··· Selected excerpt
CREATE TEXT SEARCH DICTIONARY simple (
    template = simple,
    stopwords = english
);

No need to run this SQL for PostgreSQL already comes shipped with the simple dictionary, but I wish to show you how you could create it.

First, you will see that we have to define the template, thus telling PostgreSQL which set of functions to use. Next we feed it the data it is expecting, in case of simple it only expects a stop word list.

The reason for this separation is a safe guard one. Only a database user with super user privileges can write the actual template, because this template will contain functions that, if written incorrectly, could slow down or crash the database. You need someone who knows what they are doing and not your local script kiddy who has normal user access to your part of the database.

Notice that we only give the stopwords attribute the word english instead of a full file path. This is because PostgreSQL has set a few standards in place for all dictionary types we will see in this chapter.

First, in case of a stop word list, the file must have the .stop extension.

Next, you can provide a full path to the file, anywhere on your system. However, if you do not provide a full path, PostgreSQL will search for it inside a directory called tsearch_data within PostgreSQL's portion of your system's user shared directory.
······
▶ [Task 1]:
How many lines in the entries below contain the string "admin"? Give only the number.
··· Material supplied
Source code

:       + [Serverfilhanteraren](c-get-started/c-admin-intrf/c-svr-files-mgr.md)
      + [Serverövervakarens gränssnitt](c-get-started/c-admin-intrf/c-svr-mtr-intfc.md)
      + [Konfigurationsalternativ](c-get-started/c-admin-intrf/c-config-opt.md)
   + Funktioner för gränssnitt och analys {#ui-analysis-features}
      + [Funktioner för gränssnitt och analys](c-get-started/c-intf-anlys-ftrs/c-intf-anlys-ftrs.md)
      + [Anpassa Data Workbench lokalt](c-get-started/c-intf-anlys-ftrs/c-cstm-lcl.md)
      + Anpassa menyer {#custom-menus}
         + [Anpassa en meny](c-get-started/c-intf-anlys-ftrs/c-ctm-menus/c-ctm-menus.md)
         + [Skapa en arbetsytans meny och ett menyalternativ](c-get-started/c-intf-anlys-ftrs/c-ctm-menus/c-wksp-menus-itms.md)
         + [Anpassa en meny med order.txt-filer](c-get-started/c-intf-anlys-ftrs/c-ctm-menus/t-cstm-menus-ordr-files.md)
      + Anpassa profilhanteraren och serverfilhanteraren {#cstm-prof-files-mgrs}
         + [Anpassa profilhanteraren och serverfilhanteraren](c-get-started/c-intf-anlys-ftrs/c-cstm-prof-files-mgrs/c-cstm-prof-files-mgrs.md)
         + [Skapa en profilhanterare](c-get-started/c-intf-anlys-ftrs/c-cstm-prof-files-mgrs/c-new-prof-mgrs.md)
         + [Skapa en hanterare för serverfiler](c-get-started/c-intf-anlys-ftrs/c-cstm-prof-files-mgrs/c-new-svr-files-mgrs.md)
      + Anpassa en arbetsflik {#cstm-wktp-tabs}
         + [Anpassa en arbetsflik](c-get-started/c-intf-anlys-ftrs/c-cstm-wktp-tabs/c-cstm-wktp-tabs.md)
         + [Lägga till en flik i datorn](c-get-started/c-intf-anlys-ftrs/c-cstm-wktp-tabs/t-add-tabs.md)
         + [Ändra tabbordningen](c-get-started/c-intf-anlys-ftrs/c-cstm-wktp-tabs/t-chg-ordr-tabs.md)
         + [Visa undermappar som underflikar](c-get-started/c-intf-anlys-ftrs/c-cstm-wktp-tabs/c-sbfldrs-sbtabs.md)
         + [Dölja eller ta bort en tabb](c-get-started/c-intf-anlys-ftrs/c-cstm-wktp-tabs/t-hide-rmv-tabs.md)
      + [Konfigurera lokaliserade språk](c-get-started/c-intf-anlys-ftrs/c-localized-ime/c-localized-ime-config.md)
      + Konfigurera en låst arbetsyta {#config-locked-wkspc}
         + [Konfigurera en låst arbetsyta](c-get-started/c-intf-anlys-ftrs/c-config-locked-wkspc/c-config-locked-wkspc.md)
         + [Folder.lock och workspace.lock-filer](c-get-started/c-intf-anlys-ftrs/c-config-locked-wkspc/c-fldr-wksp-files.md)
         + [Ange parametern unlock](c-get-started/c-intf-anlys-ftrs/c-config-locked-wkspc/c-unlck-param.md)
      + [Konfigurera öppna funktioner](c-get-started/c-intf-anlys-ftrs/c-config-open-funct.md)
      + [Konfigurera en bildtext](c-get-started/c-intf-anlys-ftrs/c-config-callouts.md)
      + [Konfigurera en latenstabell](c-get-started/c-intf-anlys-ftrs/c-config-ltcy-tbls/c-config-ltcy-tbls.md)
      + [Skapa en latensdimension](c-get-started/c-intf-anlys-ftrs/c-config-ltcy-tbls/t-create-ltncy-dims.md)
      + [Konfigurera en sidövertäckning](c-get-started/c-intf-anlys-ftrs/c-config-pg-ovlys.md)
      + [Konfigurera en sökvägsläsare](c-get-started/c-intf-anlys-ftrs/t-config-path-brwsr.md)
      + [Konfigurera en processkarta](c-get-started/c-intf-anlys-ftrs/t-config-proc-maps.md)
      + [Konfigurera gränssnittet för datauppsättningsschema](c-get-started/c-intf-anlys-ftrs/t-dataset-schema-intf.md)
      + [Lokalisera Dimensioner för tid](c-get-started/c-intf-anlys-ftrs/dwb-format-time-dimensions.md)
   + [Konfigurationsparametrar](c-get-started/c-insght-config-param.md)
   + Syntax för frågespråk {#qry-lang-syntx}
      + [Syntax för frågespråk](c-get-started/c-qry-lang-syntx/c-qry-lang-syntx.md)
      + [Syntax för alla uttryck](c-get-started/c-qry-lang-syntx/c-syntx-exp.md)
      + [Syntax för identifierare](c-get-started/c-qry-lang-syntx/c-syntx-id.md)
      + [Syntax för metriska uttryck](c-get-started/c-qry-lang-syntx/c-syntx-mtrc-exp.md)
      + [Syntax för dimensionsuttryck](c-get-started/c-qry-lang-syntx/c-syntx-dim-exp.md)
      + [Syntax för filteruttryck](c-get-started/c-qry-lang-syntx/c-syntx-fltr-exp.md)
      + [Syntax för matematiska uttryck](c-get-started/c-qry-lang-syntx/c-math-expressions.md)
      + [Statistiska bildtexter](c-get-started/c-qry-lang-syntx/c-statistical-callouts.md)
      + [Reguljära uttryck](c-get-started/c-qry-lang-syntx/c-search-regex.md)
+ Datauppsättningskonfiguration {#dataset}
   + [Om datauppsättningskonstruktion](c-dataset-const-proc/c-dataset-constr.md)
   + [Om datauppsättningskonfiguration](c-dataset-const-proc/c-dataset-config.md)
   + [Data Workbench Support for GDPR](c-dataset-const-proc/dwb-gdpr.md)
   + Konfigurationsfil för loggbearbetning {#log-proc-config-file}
······
▶ [Task 2]:
From the PostgreSQL dictionary excerpt above, copy the passage between "First, you will" and "in this chapter.", inclusive.

▶ [Result 1]:
3

▶ [Result 2]:
First, you will see that we have to define the template, thus telling PostgreSQL which set of functions to use. Next we feed it the data it is expecting, in case of simple it only expects a stop word list.

The reason for this separation is a safe guard one. Only a database user with super user privileges can write the actual template, because this template will contain functions that, if written incorrectly, could slow down or crash the database. You need someone who knows what they are doing and not your local script kiddy who has normal user access to your part of the database.

Notice that we only give the stopwords attribute the word english instead of a full file path. This is because PostgreSQL has set a few standards in place for all dictionary types we will see in this chapter.